Sin título
Poco antes que terminara el día de ayer, ocho de noviembre, me fui a dormir, tratando aparentar que no pasaba nada. Eran las once y media de la noche. Al acostarme sentía sienta intranquilidad, cierto nerviosismo que me hizo recordar el terror y la ansiedad que sentí el martes once de septiembre de dos mil uno. Unas dos horas más tarde, desperté y leí en The New York Times que Donald Trump había ganado, irremediablemente. Lo peor está ocurriendo. Estados Unidos está hablando, no sé si por primera vez, la verdad sobre su sistema político, su sociedad, sin afeites ni retoques: vivimos en una sociedad racista, misógina, de odio al inmigrante, demagoga, intolerante. Es el mentís de todo lo que pregona, a esos “valores universales” que imponen a sangre y fuego. Y ahí están todos, desde la población blanca, rural y pobre que salió a votar para recuperar la “América perdida” hasta los ricos y citadinos (y blancos) conservadores moderados que se esconden tras el velo de la corrección.

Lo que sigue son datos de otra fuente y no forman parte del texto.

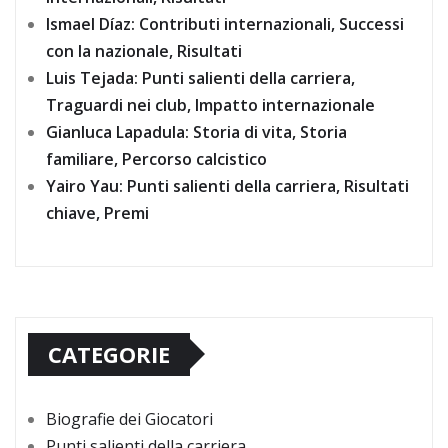
Ismael Díaz: Contributi internazionali, Successi
con la nazionale, Risultati
Luis Tejada: Punti salienti della carriera,
Traguardi nei club, Impatto internazionale
Gianluca Lapadula: Storia di vita, Storia
familiare, Percorso calcistico
Yairo Yau: Punti salienti della carriera, Risultati
chiave, Premi
CATEGORIE
Biografie dei Giocatori
Punti salienti della carriera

Ahí está David Brooke que escribió ayer, en las páginas de The New York Times, que se necesitaba un “tercer patriótico partido” que comprendiera que “el mundo se beneficia cuando América es una potencia líder y enérgica”. Una declaración a lo Trump, un trumpismo educado, pero lleno de la misma avasalladora ignorancia.
Muchos norteamericanos de los más diversos orígenes étnicos y socioeconómicos, conocerán hoy, por primera vez, la América profunda que los medios establishment de este país trataron de escamotear, con éxito, por tantos años, de la misma manera que se enteraron quince años atrás, el once de septiembre de dos mil uno, que había gente en el mundo que los odiaba. No lo podían creer, “¿nos odian? ¿a nosotros?”, se preguntaban.
Más allá de la metáfora y de las lecturas “intelectuales” que se puedan hacer de los hechos, la persona Donald Trump, esa que no se ha escondido para mentir, el extremista, el delirante, el déspota, será el inquilino de la Casa Blanca por cuatro años. Tengo miedo y asco. Pero sobre todo me preocupan mis hijos, los hijos de mis amigos y de los que no lo son tantos, los hijos de todos nosotros, que verán a lo más venal y vulgar (y miserable) de este país implementar unas políticas domésticas e internacionales que no traerán más que pesar y desasosiego. Paul Krugman no lo puede creer, escribe hoy en The New York Times y se pregunta, “Is America a failed state and society? Me temo que sí, míster Krugman, aunque quisiera pensar lo contrario por los mismos que temo en este día que apenas comienza y que es tan triste y desolador como aquel martes, once de septiembre de dos mil uno.